What to work on:
**A.** Answer these questions from the county projects article, one line per answer, marked as the questions are:
(i) In which place was the new Public Safety Facility and Emergency Operations Center opened?
(ii) How many jobs is the Dollar General Distribution Center in Fonda expected to create?
(iii) What kind of facility is planned in partnership with St. Mary's Healthcare?
**B.** Summarize the county projects article in two sentences.
**C.** Pick up the county projects article from where it stops and continue it.

Text extract:
Ossenfort said 2016 was a big year in terms of getting grants, and 2017 will be the year to implement them.

Ossenfort said the past year moved at a fierce pace for everyone at the county, as the year consisted of taking important steps and taking on multi-year projects.

“We’ve really taken on some bold initiatives and got the ball moving. Now as we head into 2017 and beyond, it will be implementing and hopefully reaping the benefits from these initiatives,” Ossenfort said.

Ossenfort said one of the biggest initiatives the county took on was the reorganization and consolidation of the county offices, including:

In October, a new Public Safety Facility and Emergency Operations Center was opened in Fultonville, connecting departments of emergency management, probation and public defender to the Montgomery County Sheriff’s Office.

In November, the county secured a grant to move emergency equipment out of Fonda to the public safety building.

“(These projects are) just another example of something that started years past, and will continue to go on year-to-year,” Ossenfort said.

Construction to begin

Along with the five-year plan, other grants and paperwork were secured and completed over 2016, but 2017 is set as the year when construction begins.

One grant includes funding to repave the canalway trail, a county-wide bicycle path, which is set to be resurfaced this coming year. Further work on the former Beach-Nut site, including site cleanup, located in the village of Canajoharie, will also continue through the approval of grants. The Dollar General Distribution Center in Fonda is expected to create 500 jobs and is set to begin construction mid-year.

“A lot of the initiatives are multi-year projects,” Ossenfort said. “My outlook is very positive and optimistic.”

Another step to be implemented includes a partnership with St. Mary’s Healthcare for an ambulatory detox facility to provide outpatient detox and address the growing heroin epidemic, Ossenfort said.

A shared-services grant for record management is also planned. Ossenfort said records management was something that came out in the government efficiency plan. Grant funding was secured, which will go to digitized records to help save space.

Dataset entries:

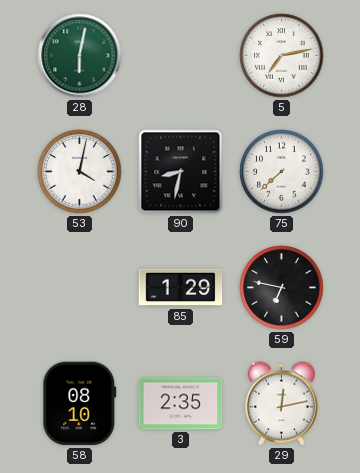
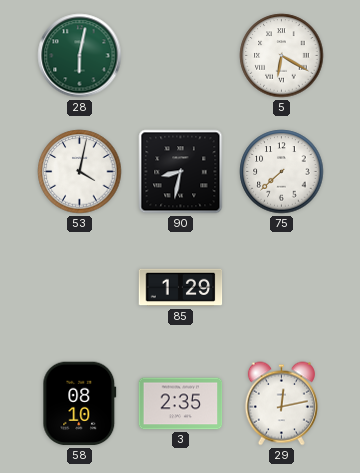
5: 7:13 -> 6:20
59: 6:47 -> none
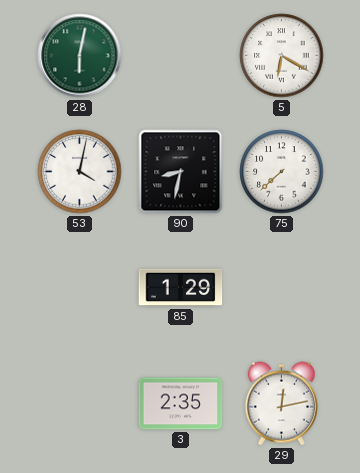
58: 08:10 -> none
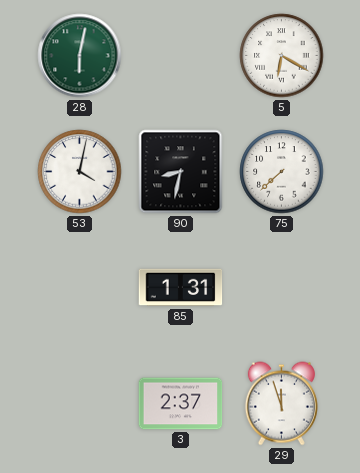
85: 1:29 -> 1:31
3: 2:35 -> 2:37
29: 12:13 -> 11:57
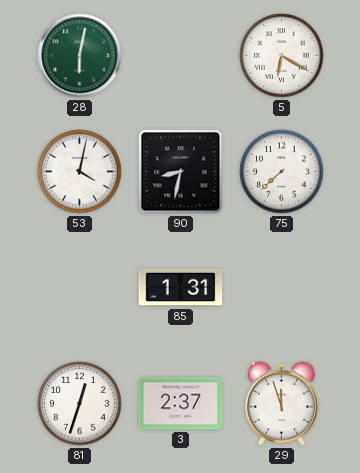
81: none -> 12:33
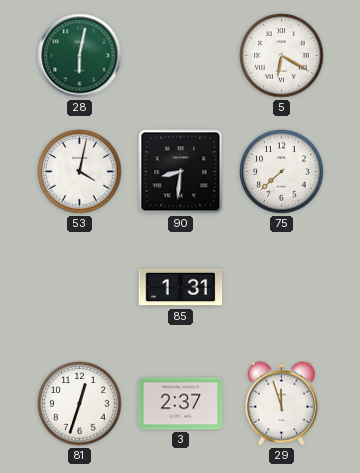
90: 8:32 -> 8:31
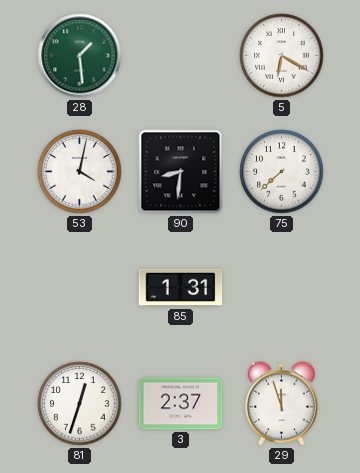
28: 6:02 -> 1:29
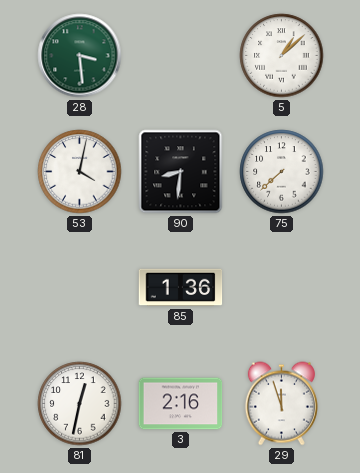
28: 1:29 -> 3:29
5: 6:20 -> 1:08
85: 1:31 -> 1:36
81: 12:33 -> 12:32
3: 2:37 -> 2:16
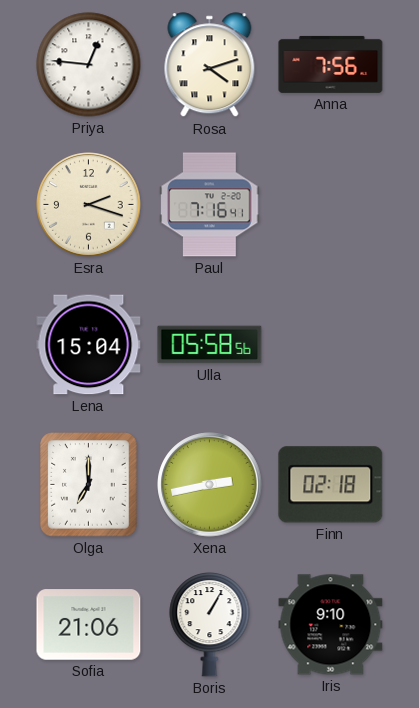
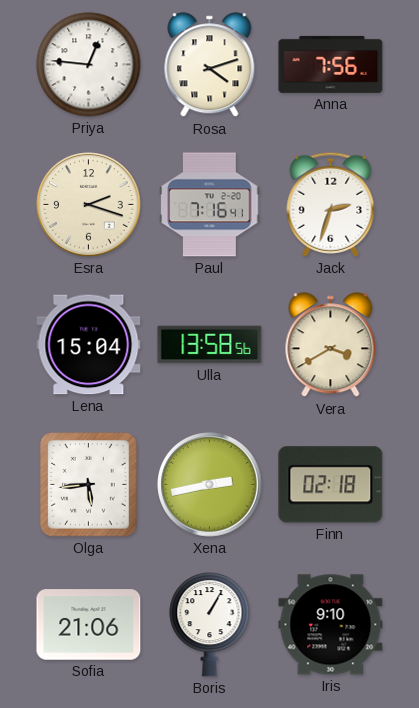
Jack: none -> 2:33
Ulla: 05:58 -> 13:58
Vera: none -> 3:40
Olga: 7:00 -> 5:44
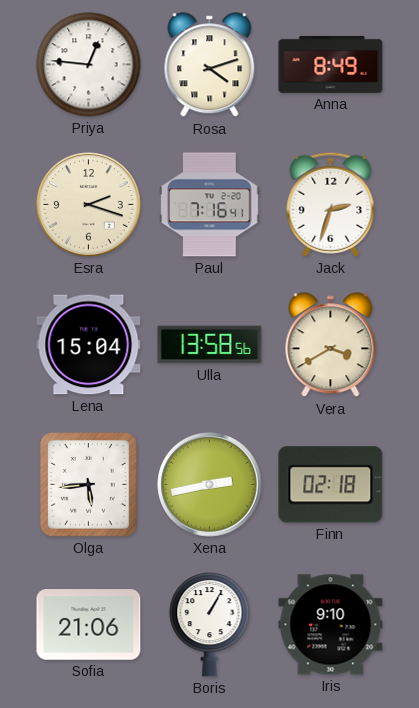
Anna: 7:56 -> 8:49
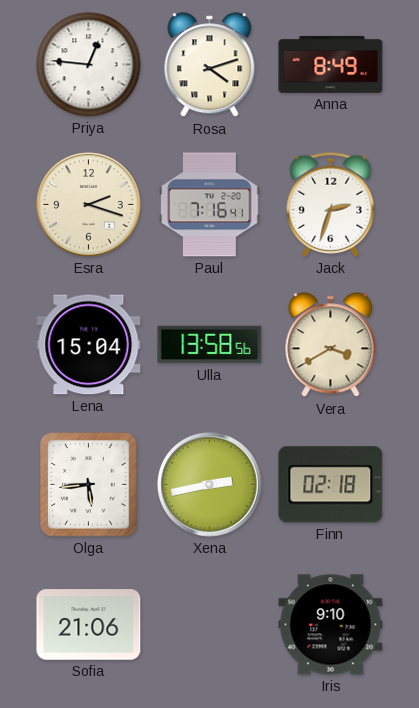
Boris: 1:05 -> none
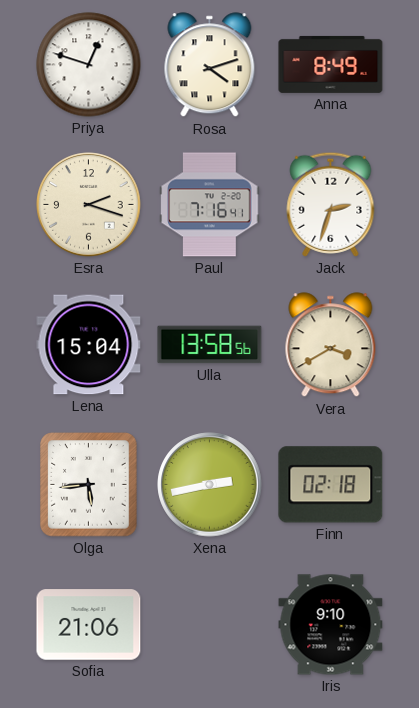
Priya: 12:46 -> 12:48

Answer list:
**A.**
(i) Fultonville
(ii) 500
(iii) An ambulatory detox facility

**B.** Ossenfort said 2016 was a big year for securing grants and starting multi-year projects, such as the new Public Safety Facility and Emergency Operations Center opened in Fultonville in October, and that 2017 will be the year to implement them. Work set for the coming year includes resurfacing the canalway trail, starting construction on the Dollar General Distribution Center in Fonda, partnering with St. Mary's Healthcare on an ambulatory detox facility, and using grant funding to digitize records.

**C.**
As a shared-services grant, three other municipalities within the county will also benefit from the digitized records. Ossenfort said the process with working as a shared service is going to take some time, and will be something the county will continue to work on.

“I believe that there is really some momentum building in the region. When you look at Montgomery County, private sector job growth is up above the state average and our unemployment is at the lowest rate its been at for over 10 years,” Ossenfort said.

The latest unemployment rate for the county is 5.1 percent as reported in November, according to the New York State Department of Labor site. Job growth numbers are up to 1.6 percent for the county, while the state average is 1.1 percent.

Reflecting back on 2016, Ossenfort said his most memorable moment was not the approval of grants, but rather the presentation of a bronze star to Thomas Williams, who served in the Army during World War II and participated in the Battle of the Bulge.

Williams’ records were burned in a fire, and he never received a number of medals including a bronze star. Ossenfort said through working with the county’s veterans office, Williams was honored during a visit to the area.

“It was the most meaningful day in my life either professionally or personally. You can ever see, how decades later, how raw the emotion was and how it was really something this man carried with him his entire life,” Ossenfort said.